EXERCISE PROMPT:
From the data below, return each line in which the string "zakresie" is found.

Items listed in a dataset:
┄┄┄┄┄┄

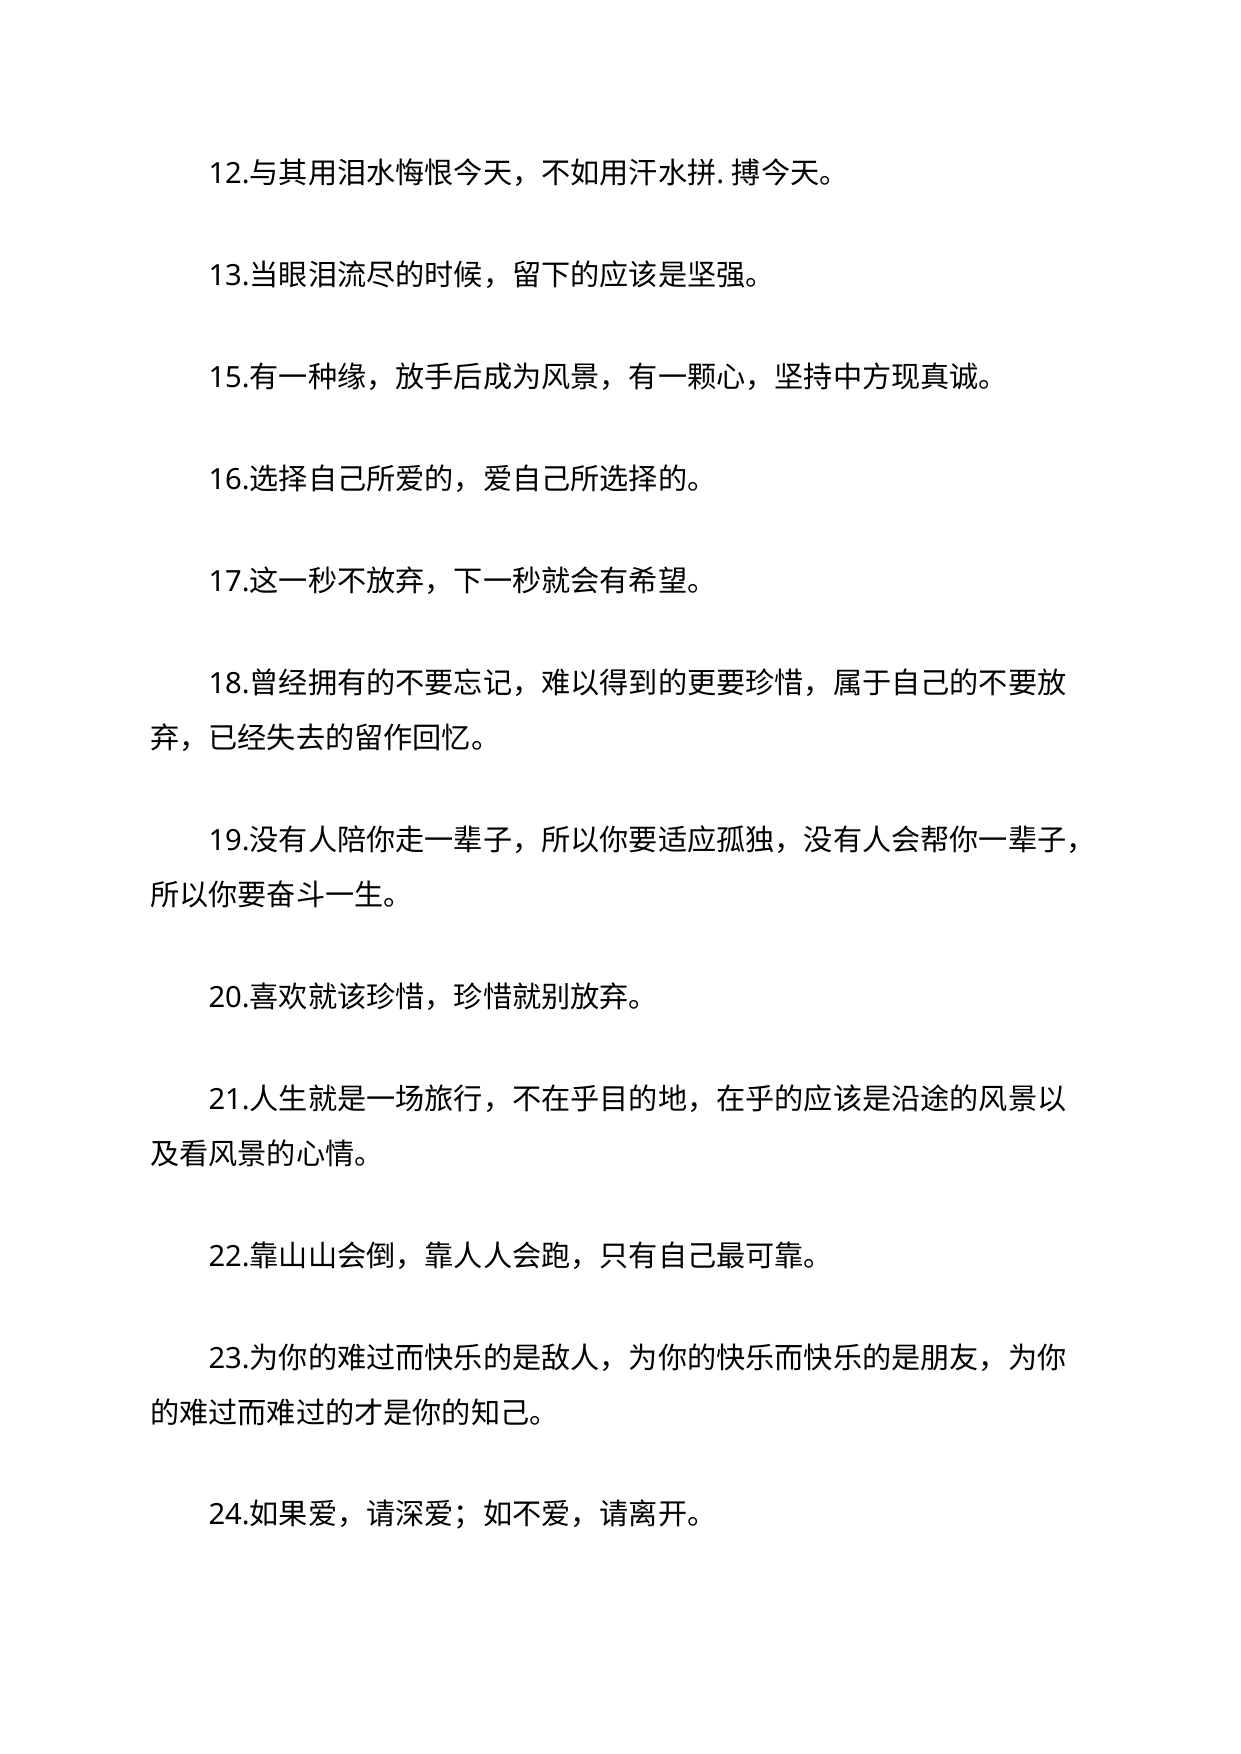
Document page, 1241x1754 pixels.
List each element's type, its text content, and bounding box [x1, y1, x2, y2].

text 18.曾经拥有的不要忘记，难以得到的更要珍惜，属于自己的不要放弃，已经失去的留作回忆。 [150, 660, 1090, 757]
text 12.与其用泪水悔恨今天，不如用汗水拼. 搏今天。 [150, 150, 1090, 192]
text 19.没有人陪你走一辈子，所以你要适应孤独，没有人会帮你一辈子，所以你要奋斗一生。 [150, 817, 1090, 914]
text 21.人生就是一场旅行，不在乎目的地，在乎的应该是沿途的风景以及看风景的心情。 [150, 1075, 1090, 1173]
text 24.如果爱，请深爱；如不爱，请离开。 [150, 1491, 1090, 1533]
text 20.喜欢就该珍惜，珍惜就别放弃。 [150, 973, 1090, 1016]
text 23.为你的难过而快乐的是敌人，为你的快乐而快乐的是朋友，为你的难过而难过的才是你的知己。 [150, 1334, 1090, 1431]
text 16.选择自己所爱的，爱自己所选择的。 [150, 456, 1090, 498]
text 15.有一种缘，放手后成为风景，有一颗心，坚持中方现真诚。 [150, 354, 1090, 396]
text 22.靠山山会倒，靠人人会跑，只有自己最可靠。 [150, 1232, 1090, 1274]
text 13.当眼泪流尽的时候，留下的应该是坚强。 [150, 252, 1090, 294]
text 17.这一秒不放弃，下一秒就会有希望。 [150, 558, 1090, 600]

┄┄┄┄┄┄

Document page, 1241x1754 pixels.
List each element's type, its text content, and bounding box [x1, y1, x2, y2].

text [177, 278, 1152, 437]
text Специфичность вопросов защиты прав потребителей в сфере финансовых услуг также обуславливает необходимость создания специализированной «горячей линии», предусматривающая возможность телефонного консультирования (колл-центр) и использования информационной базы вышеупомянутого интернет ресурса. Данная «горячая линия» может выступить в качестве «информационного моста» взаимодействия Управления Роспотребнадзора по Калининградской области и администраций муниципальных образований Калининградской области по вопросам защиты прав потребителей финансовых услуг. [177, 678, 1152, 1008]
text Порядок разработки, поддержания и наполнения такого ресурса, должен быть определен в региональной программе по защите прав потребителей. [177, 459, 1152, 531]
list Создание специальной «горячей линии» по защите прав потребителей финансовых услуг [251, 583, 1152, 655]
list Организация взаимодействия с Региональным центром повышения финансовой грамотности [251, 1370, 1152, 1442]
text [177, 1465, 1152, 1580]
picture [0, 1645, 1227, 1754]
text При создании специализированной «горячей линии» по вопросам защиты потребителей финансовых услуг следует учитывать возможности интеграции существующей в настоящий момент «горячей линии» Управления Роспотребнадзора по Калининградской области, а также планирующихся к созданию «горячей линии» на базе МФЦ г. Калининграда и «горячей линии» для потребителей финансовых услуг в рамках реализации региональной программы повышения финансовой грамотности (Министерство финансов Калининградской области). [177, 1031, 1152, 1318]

┄┄┄┄┄┄

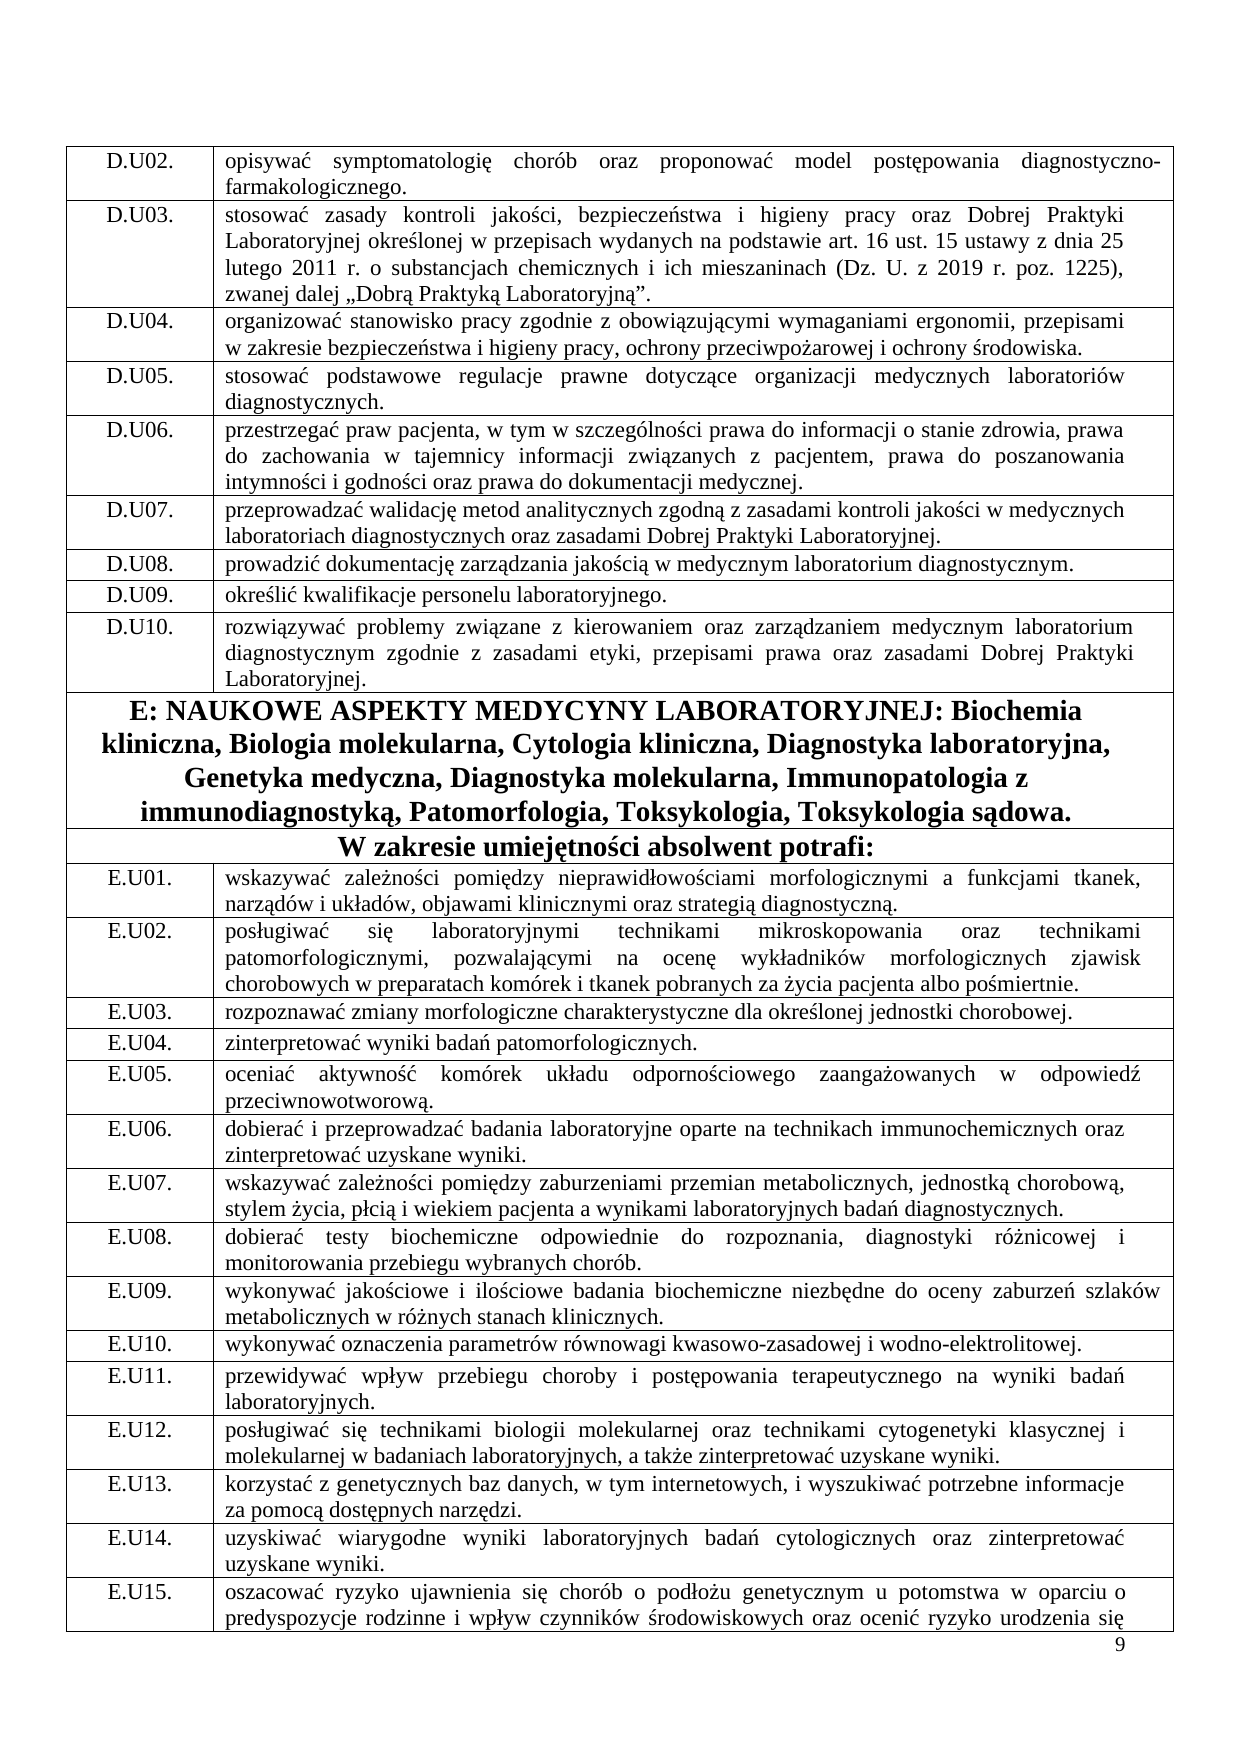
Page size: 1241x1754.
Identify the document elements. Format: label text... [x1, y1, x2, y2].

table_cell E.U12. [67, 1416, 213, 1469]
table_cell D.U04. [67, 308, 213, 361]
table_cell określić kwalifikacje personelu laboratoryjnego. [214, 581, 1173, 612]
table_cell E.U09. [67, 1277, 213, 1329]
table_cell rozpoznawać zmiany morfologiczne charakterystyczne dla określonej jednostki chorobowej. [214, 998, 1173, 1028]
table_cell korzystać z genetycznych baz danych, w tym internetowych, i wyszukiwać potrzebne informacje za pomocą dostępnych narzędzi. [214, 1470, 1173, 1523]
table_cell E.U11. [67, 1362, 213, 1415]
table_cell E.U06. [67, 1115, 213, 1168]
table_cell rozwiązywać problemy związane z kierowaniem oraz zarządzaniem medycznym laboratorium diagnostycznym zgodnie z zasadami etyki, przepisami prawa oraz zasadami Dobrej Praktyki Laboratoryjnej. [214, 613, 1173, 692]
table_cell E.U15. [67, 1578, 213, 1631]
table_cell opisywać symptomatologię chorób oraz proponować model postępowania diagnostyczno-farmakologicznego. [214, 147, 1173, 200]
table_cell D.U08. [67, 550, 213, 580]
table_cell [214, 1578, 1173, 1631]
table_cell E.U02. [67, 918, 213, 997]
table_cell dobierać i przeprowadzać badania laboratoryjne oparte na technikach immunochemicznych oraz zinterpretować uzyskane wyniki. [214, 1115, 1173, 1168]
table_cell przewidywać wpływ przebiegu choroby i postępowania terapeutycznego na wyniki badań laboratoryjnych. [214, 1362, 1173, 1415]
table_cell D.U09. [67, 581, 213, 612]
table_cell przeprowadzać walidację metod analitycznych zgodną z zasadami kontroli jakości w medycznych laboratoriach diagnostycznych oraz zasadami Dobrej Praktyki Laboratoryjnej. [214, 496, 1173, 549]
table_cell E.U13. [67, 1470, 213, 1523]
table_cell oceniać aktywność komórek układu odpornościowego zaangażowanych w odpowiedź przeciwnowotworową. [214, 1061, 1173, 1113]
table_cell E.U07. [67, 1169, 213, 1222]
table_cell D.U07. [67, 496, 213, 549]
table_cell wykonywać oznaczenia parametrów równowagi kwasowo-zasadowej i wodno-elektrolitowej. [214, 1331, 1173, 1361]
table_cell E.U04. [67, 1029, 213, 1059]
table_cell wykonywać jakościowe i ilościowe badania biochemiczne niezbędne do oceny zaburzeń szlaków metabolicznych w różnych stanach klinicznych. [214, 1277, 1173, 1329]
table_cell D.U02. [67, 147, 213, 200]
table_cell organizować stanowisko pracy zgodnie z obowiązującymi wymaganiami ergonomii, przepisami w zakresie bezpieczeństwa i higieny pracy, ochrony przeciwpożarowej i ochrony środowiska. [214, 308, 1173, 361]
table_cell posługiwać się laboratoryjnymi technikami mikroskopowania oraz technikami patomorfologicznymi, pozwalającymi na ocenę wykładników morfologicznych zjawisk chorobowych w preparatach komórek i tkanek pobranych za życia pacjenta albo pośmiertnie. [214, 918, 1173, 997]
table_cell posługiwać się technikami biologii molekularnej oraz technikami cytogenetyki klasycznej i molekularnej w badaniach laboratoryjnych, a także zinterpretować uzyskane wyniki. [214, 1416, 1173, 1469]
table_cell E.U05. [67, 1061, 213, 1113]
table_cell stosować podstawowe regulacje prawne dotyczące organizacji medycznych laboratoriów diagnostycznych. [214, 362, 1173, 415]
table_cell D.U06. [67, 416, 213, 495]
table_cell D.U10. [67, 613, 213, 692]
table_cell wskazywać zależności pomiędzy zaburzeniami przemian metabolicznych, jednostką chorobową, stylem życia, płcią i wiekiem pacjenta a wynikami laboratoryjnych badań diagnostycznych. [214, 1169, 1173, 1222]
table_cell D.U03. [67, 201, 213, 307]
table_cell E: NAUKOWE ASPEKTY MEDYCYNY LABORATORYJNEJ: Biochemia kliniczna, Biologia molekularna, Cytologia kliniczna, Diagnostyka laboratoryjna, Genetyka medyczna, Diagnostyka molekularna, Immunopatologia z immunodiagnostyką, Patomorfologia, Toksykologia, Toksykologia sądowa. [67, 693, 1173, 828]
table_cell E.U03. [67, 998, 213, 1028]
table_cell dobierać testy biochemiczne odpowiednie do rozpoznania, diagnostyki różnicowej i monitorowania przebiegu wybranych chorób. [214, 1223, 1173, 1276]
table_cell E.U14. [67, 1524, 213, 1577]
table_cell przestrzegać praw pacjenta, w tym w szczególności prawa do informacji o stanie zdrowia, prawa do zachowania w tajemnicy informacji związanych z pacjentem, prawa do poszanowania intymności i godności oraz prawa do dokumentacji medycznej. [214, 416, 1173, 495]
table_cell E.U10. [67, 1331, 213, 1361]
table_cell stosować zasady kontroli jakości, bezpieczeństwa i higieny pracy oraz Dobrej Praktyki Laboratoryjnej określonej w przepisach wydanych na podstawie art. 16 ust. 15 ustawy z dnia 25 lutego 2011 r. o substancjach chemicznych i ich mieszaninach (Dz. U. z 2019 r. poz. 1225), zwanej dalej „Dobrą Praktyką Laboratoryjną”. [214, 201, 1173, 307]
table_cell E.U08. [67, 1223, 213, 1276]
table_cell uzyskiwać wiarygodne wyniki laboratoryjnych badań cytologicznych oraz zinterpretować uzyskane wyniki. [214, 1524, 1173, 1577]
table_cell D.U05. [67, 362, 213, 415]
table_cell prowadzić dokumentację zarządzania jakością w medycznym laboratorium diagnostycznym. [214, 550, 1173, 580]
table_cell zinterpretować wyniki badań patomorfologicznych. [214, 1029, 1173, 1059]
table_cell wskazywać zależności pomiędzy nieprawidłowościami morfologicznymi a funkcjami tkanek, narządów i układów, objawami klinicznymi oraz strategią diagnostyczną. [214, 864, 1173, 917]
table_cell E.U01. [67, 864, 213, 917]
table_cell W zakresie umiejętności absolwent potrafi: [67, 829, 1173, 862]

┄┄┄┄┄┄

SOLUTION FOR THIS PROBLEM:
table_cell organizować stanowisko pracy zgodnie z obowiązującymi wymaganiami ergonomii, przepisami w zakresie bezpieczeństwa i higieny pracy, ochrony przeciwpożarowej i ochrony środowiska. [214, 308, 1173, 361]
table_cell W zakresie umiejętności absolwent potrafi: [67, 829, 1173, 862]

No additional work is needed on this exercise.